TAREF (Project funded by DBT, Govt. of India.)
TAREF stands for TArget REFiner. It is a program which refines the microRNA target prediction through incorporation of local interaction information for microRNA and target region in the target mRNA UTR sequence as well as estimates the candidature of being a microRNA target on the basis of intrinsice sequence property around the target site determined by varying dinculeotide density profile. Also by considering dinculeotide density we incorporate the nearest neighbor approach of RNA structure determination methodologies.
Therefore TAREF works with two assumptions:
- Interaction information between microRNA and target is more important than sequence information and such interactions are highly specific to a given microRNA. Experimentally validated interactions can be used to filter out similar interactions in the predicted system to define a preliminary filtering process.
- Varying dinucleotide density profile in the flanking regions around the target region behave as a dynamic and reasonable signature to determine the target sites. Such parameter grossly cover the intrinsic property of the nearby region and sequential arrangement of this varying profile around the target region captures the discrimination.
Basically TAREF takes the output of RNAhybrid as the template. TAREF runs in two parts. In first it considers the optional step of filtering through encoded interaction pattern library generated from experimentally reported interactions for human.

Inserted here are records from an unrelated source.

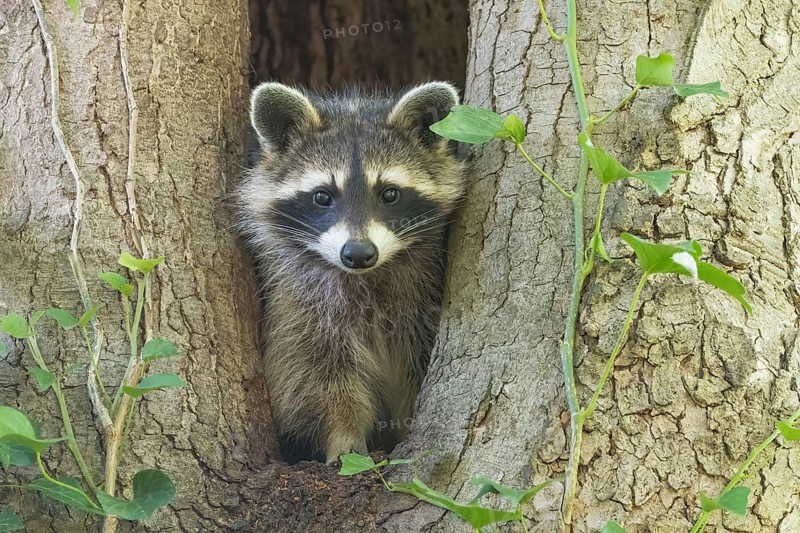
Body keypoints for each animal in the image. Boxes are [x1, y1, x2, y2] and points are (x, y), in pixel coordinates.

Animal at [236, 81, 466, 464]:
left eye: (390, 194)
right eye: (322, 197)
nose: (358, 254)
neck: (366, 278)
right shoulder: (299, 301)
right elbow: (313, 372)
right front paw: (344, 435)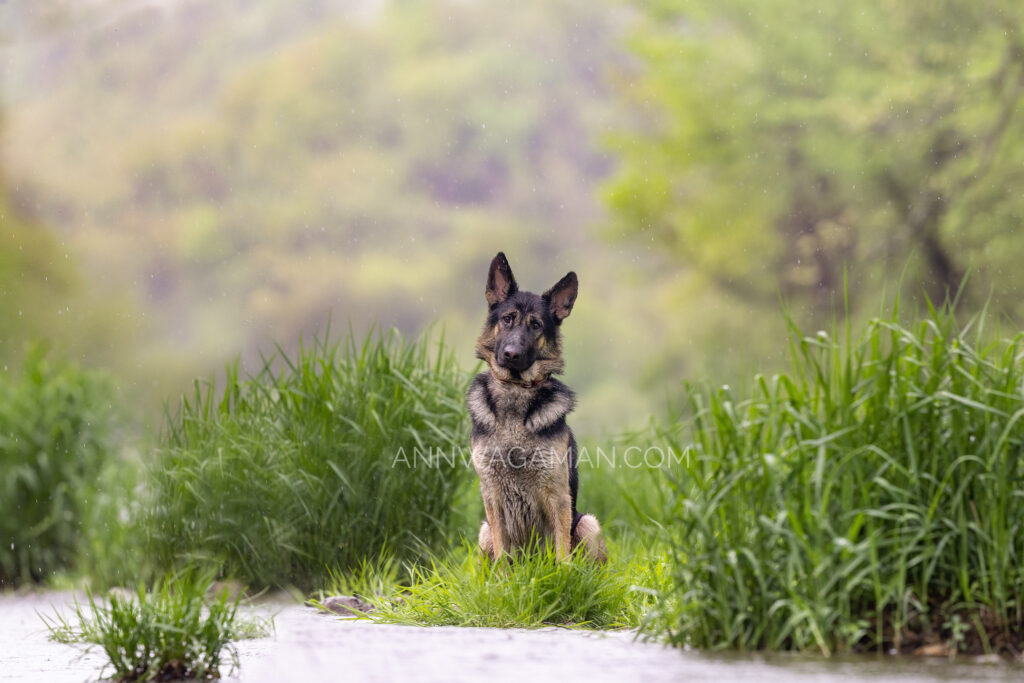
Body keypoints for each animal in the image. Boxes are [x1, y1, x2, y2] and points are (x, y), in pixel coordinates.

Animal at [466, 253, 602, 565]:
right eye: (507, 319)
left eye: (536, 325)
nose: (511, 354)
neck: (516, 392)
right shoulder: (492, 496)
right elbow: (503, 553)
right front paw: (504, 577)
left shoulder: (557, 495)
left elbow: (562, 553)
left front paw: (563, 574)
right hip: (483, 531)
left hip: (588, 523)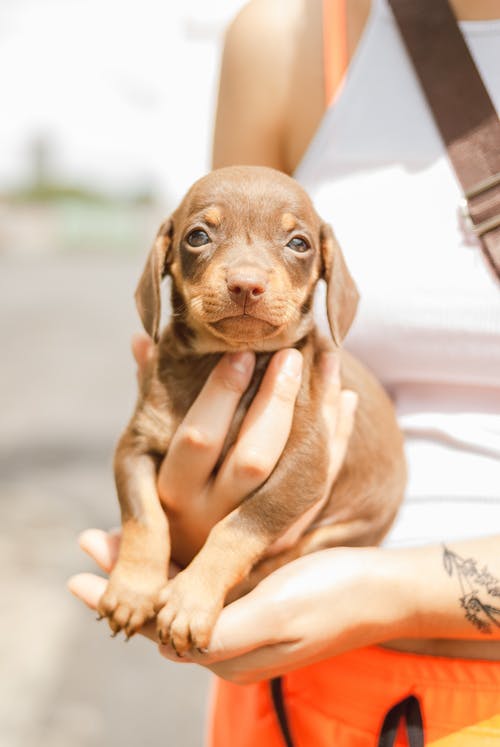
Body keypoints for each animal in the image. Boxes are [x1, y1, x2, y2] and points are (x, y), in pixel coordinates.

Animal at [98, 168, 406, 656]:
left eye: (299, 243)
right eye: (197, 237)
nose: (246, 284)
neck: (222, 358)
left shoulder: (303, 467)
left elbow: (238, 527)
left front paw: (190, 599)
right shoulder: (135, 445)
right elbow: (144, 518)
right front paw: (132, 589)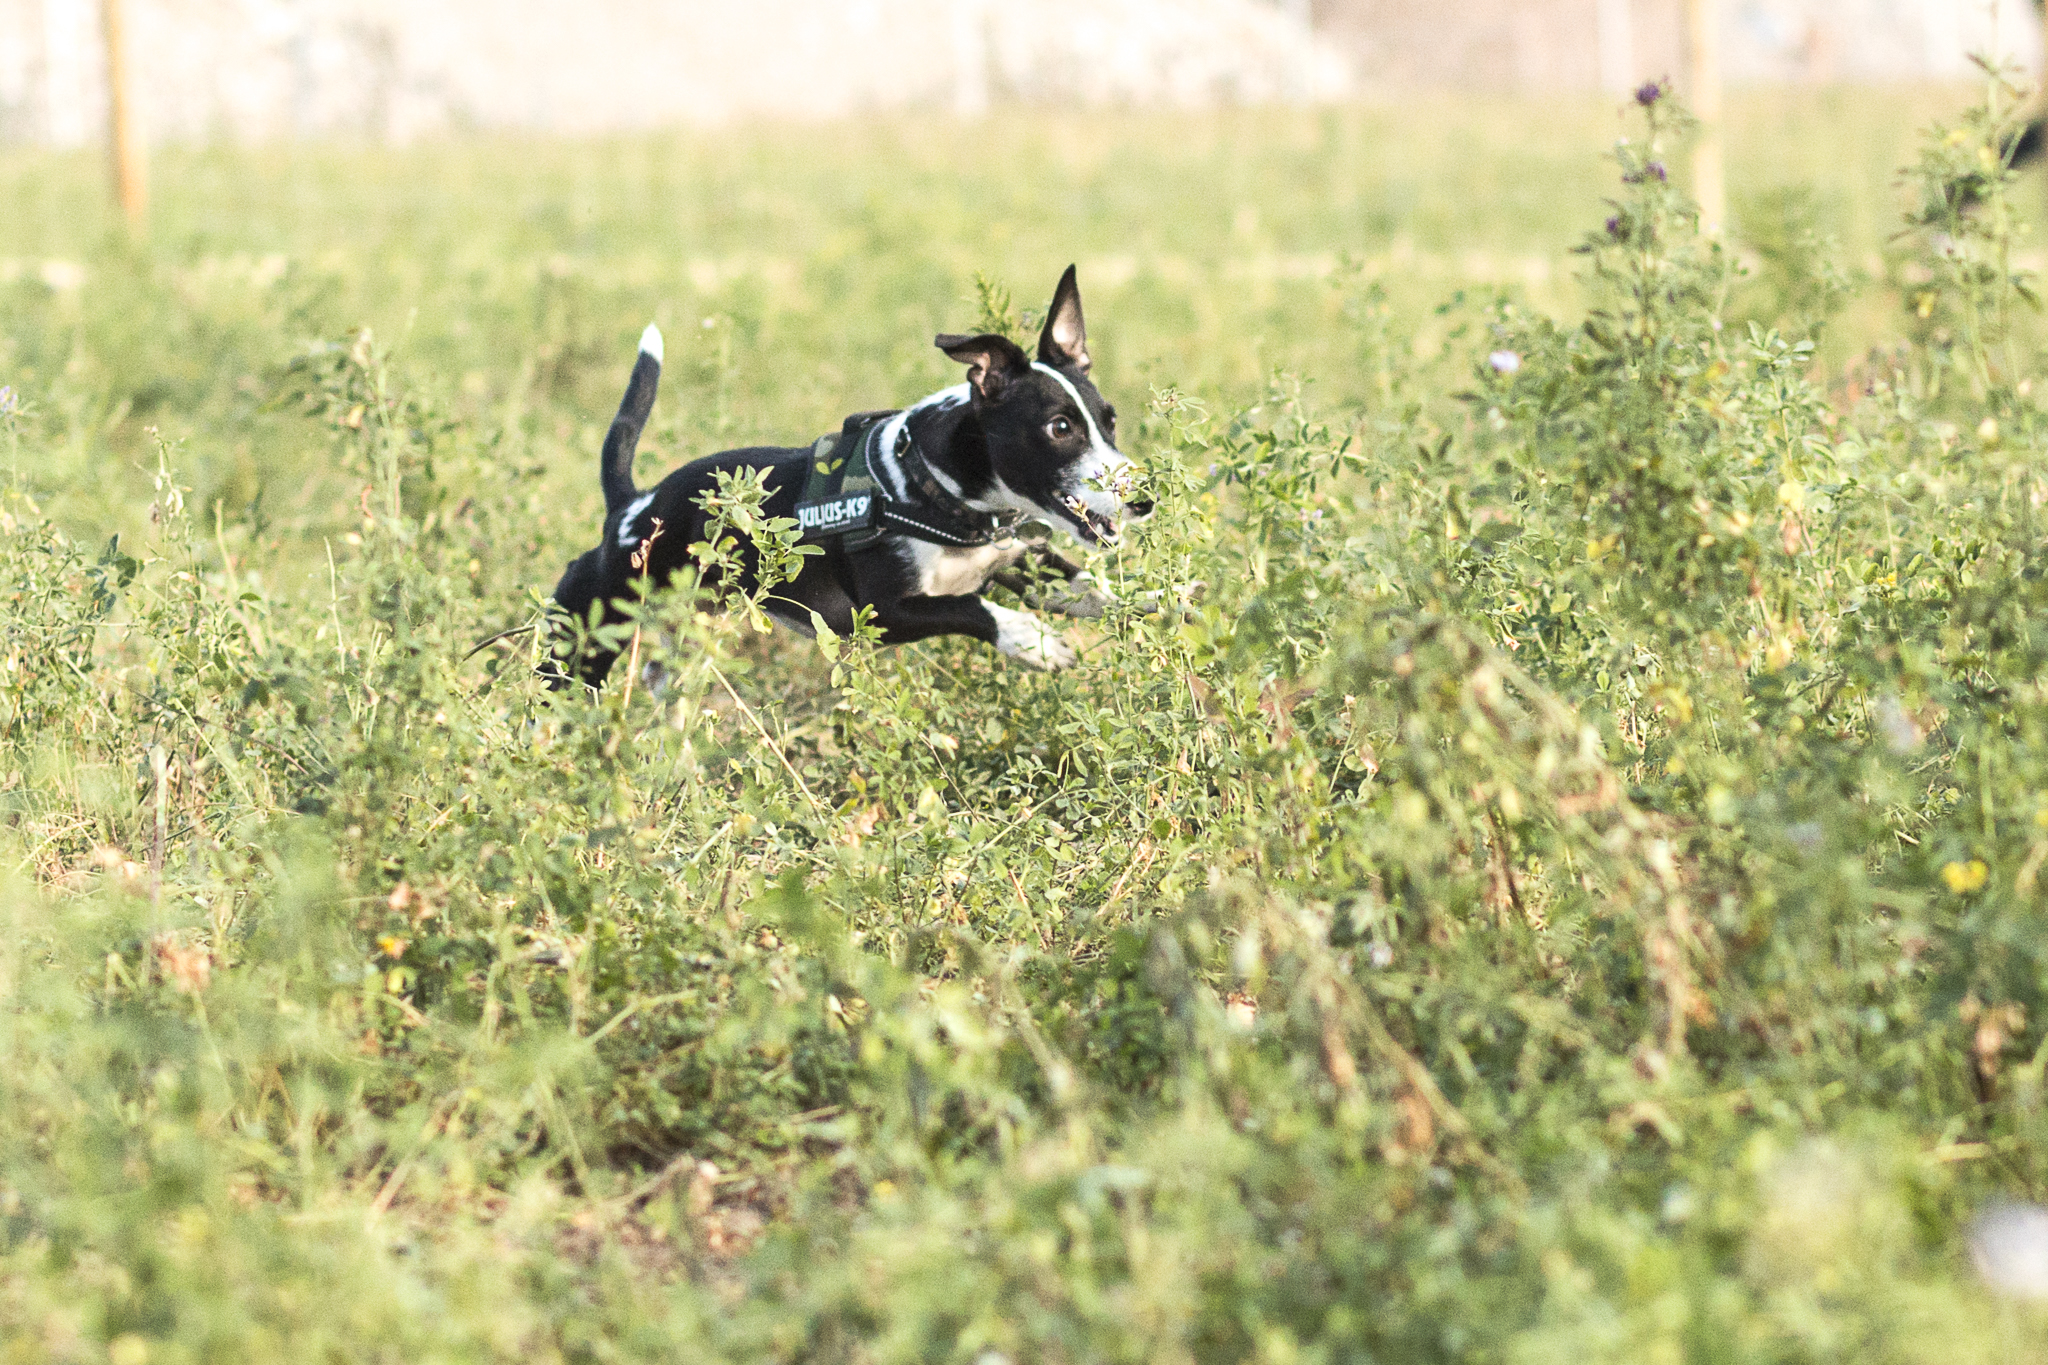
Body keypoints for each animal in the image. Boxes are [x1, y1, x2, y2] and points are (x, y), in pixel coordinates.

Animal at [544, 268, 1155, 687]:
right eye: (1059, 428)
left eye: (1110, 421)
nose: (1144, 499)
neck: (932, 485)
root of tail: (630, 509)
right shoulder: (883, 613)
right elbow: (972, 609)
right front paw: (1031, 639)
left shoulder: (1017, 560)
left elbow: (1089, 587)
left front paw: (1157, 599)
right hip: (583, 643)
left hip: (682, 644)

TAREF runs in two parts. In first it considers the encoded interaction pattern library generated from experimentally reported interactions for human. These encoded interaction patterns were derived after careful alignment of interaction partners where instead of microRNAs their reverse compliments are taken besides taking a bit extended target region to get more accurate alignment. The parameters used during this step is retained and used during derivation of encoded patterns from the interactions predicted by RNAhybrid. To note here, we absolutely remove the energy cut-off parameters of RNAhybrid as we found several experimental cases which were found at energies much higher than -20 Kcal. This in turn returns lots of output.
Once the encodes are generated from the output of RNAhybrid, the library of experimental encoded patterns is used for scanning for similar interactions in the predicted interactions. At this level itself lots of candidates can be removed. The selected candidates are subjected to our support vector scan. This support vector machine utilizes the information of intrinsic sequence property of the flanking regions around the target region in the form of varying dinculeotide density profile at various intervals. We found that the peak discrimination capacity of SVM models was observed when intervals of 20 bases were considered.
Our methodology on which this software server is based, has attained accuracy level of ~90% with high level of sensitivities and specificities and Area Under Curve for ROC analysis were above 0.9. Details are present in performance tab.